= Beginning of Section =
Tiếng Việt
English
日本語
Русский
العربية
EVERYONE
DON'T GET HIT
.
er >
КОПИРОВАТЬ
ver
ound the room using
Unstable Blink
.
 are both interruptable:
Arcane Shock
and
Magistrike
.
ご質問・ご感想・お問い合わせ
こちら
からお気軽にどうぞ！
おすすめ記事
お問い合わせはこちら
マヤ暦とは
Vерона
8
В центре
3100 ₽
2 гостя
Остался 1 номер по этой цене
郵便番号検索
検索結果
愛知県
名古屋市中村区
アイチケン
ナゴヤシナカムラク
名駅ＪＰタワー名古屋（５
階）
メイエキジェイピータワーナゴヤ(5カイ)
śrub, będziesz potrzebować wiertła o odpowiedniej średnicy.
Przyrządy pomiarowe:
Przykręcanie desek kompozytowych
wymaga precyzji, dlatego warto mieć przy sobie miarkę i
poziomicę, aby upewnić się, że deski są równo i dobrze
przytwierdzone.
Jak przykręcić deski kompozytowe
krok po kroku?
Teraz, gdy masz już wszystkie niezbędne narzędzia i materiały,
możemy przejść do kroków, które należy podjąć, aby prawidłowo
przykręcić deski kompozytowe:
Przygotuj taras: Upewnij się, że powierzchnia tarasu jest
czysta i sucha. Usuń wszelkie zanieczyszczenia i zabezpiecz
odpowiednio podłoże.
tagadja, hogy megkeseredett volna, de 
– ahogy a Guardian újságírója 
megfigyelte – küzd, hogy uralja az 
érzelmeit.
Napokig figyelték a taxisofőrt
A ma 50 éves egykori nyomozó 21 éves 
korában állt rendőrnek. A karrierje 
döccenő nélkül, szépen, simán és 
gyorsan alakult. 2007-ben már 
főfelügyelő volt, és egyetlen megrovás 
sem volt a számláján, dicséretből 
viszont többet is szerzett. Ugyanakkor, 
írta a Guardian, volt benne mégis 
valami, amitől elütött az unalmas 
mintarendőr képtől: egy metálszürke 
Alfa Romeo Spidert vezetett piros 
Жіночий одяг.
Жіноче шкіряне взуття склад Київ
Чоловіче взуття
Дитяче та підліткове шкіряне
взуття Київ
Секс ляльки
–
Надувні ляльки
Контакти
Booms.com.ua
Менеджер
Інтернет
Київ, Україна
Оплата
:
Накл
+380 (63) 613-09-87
= End of Section =
ACTION ITEM |
Set down, word for word, every line from the line that holds "Жіноче шкіряне взуття склад Київ" to the end of the entries above, including both ends.

TASK RESPONSE |
Жіноче шкіряне взуття склад Київ
Чоловіче взуття
Дитяче та підліткове шкіряне
взуття Київ
Секс ляльки
–
Надувні ляльки
Контакти
Booms.com.ua
Менеджер
Інтернет
Київ, Україна
Оплата
:
Накл
+380 (63) 613-09-87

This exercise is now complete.